Sad Philomel thus-but let similes drop-
And now that I think on't, the story may stop.
To be plain, my good lord, it's but labour misplac❜d,
To send such good verses to one of your taste;
You've got an odd something-a kind of discerning-
A relish a taste-sicken'd over by learning;
At least, it's your temper, as very well known,
That you think very slightly of all that's your own :
So, perhaps, in your habits of thinking amiss,
You may make a mistake, and think slightly of this.

PAUL WHITEHEAD.

BORN 1710.-DIED 1774.

Paul Whitehead was the son of a tailor, in London; and, after a slender education, was placed as an apprentice to a woollen-draper. He afterwards went to the Temple, in order to study law. Several years of his life (it is not quite clear at what period) were spent in the Fleet-prison, owing to a debt which he foolishly contracted, by putting his name to a joint security for 3000l. at the request of his friend Fleetwood, the theatrical manager, who persuaded him that his signature was a mere matter of form. How he obtained his liberation we are not informed.

In the year 1735 he married a Miss Anne Dyer, with whom he obtained ten thousand pounds. She was homely in her person, and very weak in intellect; but Whitehead, it appears, always treated her with respect and tenderness.

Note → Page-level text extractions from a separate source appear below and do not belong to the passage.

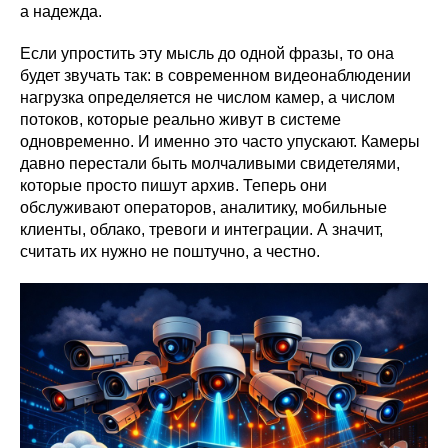
а надежда.
Если упростить эту мысль до одной фразы, то она
будет звучать так: в современном видеонаблюдении
нагрузка определяется не числом камер, а числом
потоков, которые реально живут в системе
одновременно. И именно это часто упускают. Камеры
давно перестали быть молчаливыми свидетелями,
которые просто пишут архив. Теперь они
обслуживают операторов, аналитику, мобильные
клиенты, облако, тревоги и интеграции. А значит,
считать их нужно не поштучно, а честно.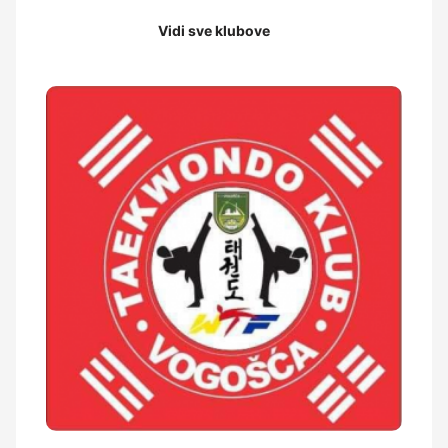
Vidi sve klubove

He became, in the same year, a satirical rhymer against the ministry of Walpole; and having published his "State Dunces," a weak echo of the manner of the "Dunciad," he was patronized by the opposition, and particularly by Bubb Doddington. In 1739 he published the "Manners," a satire, in which Mr. Chalmers says, that he attacks every thing venerable in the constitution. The poem is

not worth disputing about; but it is certainly a mere personal lampoon, and no attack on the constitution. For this invective he was summoned to appear at the bar of the House of Lords, but concealed himself for a time, and the affair was dropped. The threat of prosecuting him, it was suspected, was meant as a hint to Pope, that those who satirized the great might bring themselves into danger; and Pope (it is pretended) became more cautious. There would seem, however, to be nothing very terrific in the example of a prosecution, that must have been dropped either from clemency or conscious weakness. The ministerial journals took another sort of revenge, by accusing him of irreligion; and the evidence, which they candidly and consistently brought to substantiate the charge, was the letter of a student from Cambridge, who had been himself expelled from the university for atheism.

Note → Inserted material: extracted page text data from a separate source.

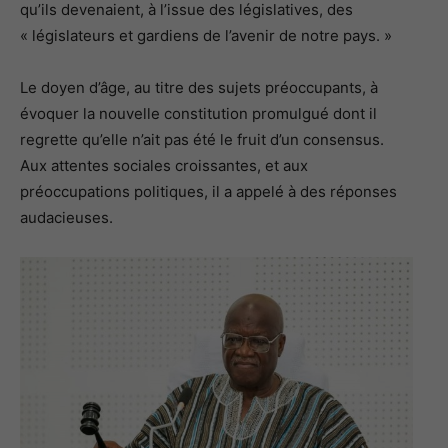
qu’ils devenaient, à l’issue des législatives, des
« législateurs et gardiens de l’avenir de notre pays. »
Le doyen d’âge, au titre des sujets préoccupants, à
évoquer la nouvelle constitution promulgué dont il
regrette qu’elle n’ait pas été le fruit d’un consensus.
Aux attentes sociales croissantes, et aux
préoccupations politiques, il a appelé à des réponses
audacieuses.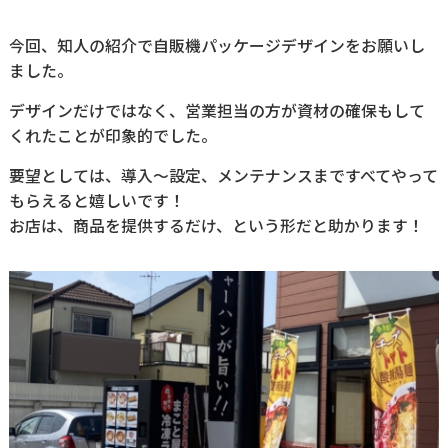
今回、知人の紹介で自販機パッケージデザインをお願いし
ました。
デザインだけではなく、営業担当の方が資材の確保もして
くれたことが印象的でした。
要望としては、導入～設定、メンテナンスまですべてやって
もらえると嬉しいです！
お店は、商品を提供するだけ、という形だと助かります！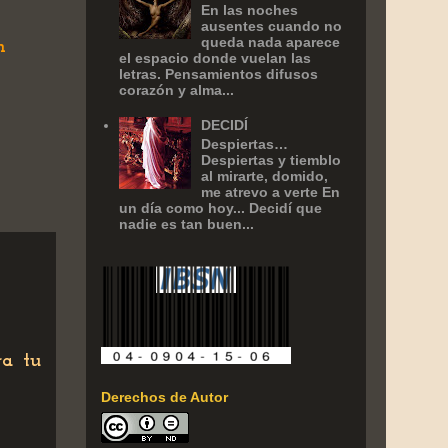
En las noches
ausentes cuando no
queda nada aparece
n
el espacio donde vuelan las
letras. Pensamientos difusos
corazón y alma...
DECIDÍ
Despiertas…
Despiertas y tiemblo
al mirarte, domido,
me atrevo a verte En
un día como hoy... Decidí que
nadie es tan buen...
ra tu
Derechos de Autor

In 1744 he published another satire, entitled the "Gymnasiad," on the most renowned boxers of the day. It had at least the merit of being harmless.

By the interest of Lord Despenser, he obtained a place under government, that of deputy treasurer of the chamber; and, retiring to a handsome cottage, which he purchased at Twickenham, he lived in comfort and hospitality, and suffered his small satire and politics to be equally forgotten. Churchill attacked him in a couplet,

"May I (can worse disgrace on manhood fall) "Be born a Whitehead, and baptized a Paul."